>>>>
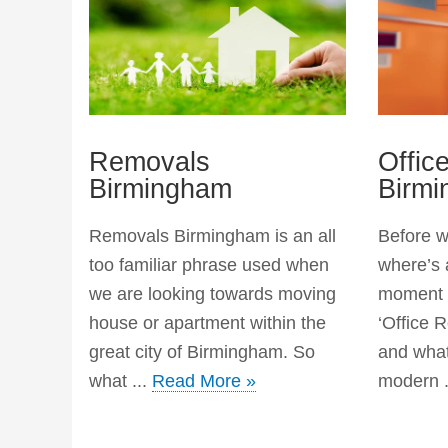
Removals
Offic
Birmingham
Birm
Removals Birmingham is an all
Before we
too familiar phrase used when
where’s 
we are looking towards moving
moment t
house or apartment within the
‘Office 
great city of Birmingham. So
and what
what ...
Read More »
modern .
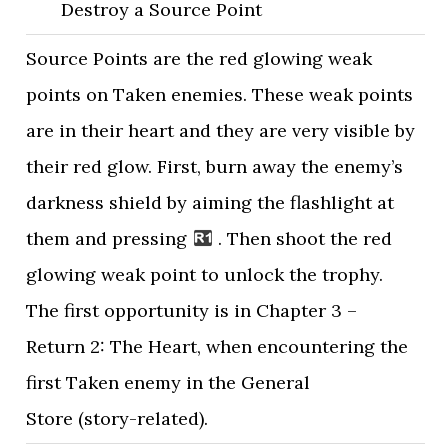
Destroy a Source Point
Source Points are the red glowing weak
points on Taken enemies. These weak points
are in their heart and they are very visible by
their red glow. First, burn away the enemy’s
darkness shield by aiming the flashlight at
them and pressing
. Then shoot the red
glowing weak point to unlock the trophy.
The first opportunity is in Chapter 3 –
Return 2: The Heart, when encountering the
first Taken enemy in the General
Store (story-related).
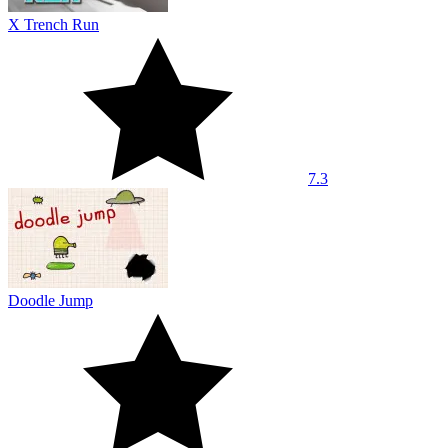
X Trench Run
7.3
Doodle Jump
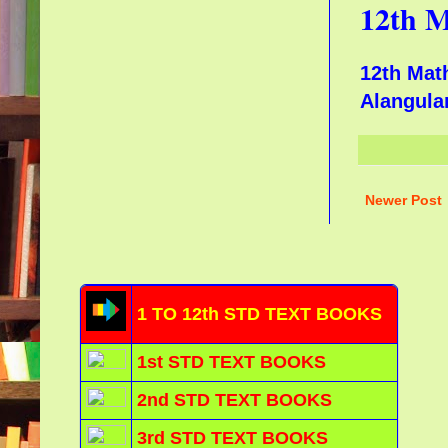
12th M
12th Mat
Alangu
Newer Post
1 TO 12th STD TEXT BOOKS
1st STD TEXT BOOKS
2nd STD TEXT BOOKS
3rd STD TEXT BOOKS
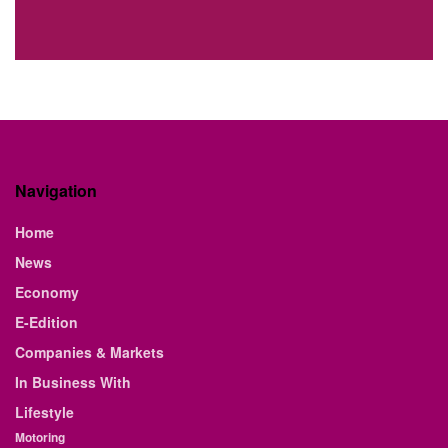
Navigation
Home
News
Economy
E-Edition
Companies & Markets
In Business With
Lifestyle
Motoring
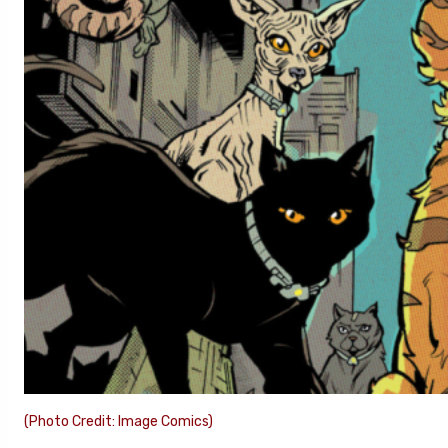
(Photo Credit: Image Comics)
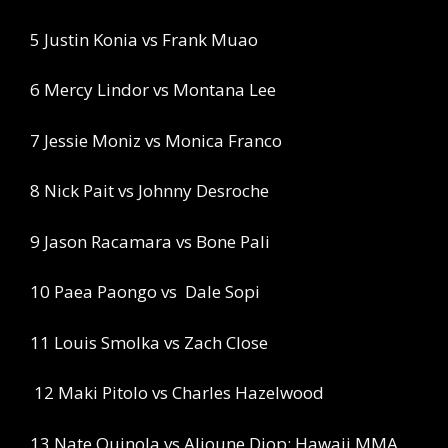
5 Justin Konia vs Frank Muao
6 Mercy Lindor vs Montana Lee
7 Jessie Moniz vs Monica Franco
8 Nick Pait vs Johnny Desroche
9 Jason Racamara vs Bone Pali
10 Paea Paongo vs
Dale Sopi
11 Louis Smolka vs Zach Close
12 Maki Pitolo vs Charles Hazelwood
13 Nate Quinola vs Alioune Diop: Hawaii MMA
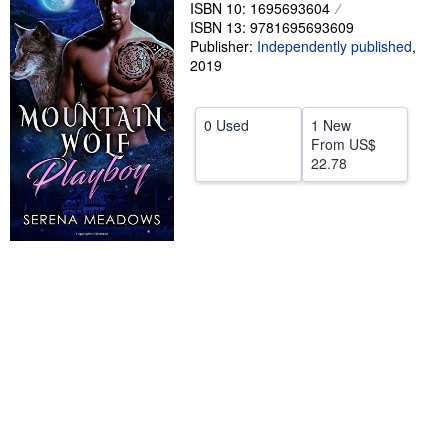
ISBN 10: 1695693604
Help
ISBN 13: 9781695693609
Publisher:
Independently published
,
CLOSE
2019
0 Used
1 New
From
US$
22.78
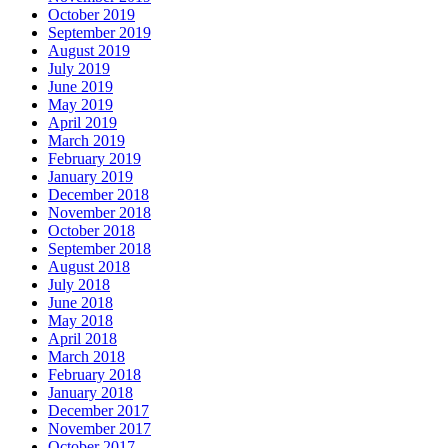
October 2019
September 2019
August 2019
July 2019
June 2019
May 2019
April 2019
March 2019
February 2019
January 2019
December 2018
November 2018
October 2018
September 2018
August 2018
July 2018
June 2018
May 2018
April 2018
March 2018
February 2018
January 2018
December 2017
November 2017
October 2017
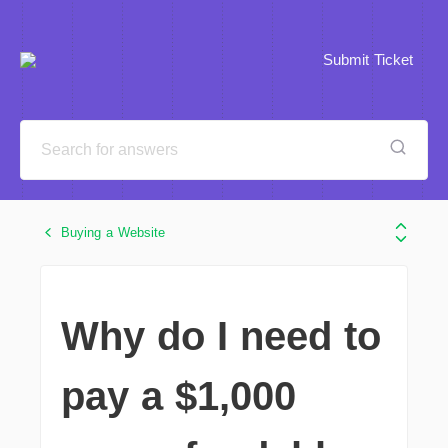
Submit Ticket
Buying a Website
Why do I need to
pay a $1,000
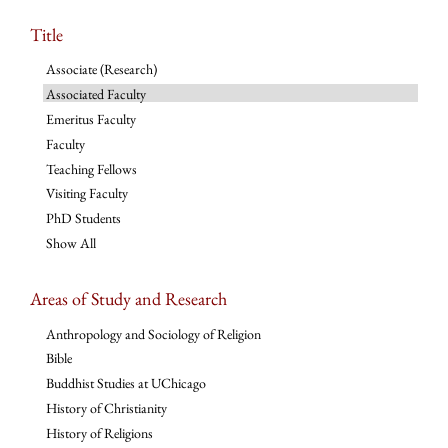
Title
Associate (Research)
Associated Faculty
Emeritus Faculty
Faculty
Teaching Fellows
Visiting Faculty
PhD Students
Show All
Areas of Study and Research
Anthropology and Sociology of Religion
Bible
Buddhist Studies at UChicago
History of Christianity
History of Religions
<<<<
EXERCISE: Copy the rows above word for word, starting at the first line and stopping after the line that contains "(Photo Credit: Image Comics)". Leave the pictures out.

RESULT FOR THIS TASK:
Removals
Offic
Birmingham
Birm
Removals Birmingham is an all
Before we
too familiar phrase used when
where’s 
we are looking towards moving
moment t
house or apartment within the
‘Office 
great city of Birmingham. So
and what
what ...
Read More »
modern .
Destroy a Source Point
Source Points are the red glowing weak
points on Taken enemies. These weak points
are in their heart and they are very visible by
their red glow. First, burn away the enemy’s
darkness shield by aiming the flashlight at
them and pressing
. Then shoot the red
glowing weak point to unlock the trophy.
The first opportunity is in Chapter 3 –
Return 2: The Heart, when encountering the
first Taken enemy in the General
Store (story-related).
X Trench Run
7.3
Doodle Jump
12th M
12th Mat
Alangu
Newer Post
1 TO 12th STD TEXT BOOKS
1st STD TEXT BOOKS
2nd STD TEXT BOOKS
3rd STD TEXT BOOKS
Navigation
Home
News
Economy
E-Edition
Companies & Markets
In Business With
Lifestyle
Motoring
(Photo Credit: Image Comics)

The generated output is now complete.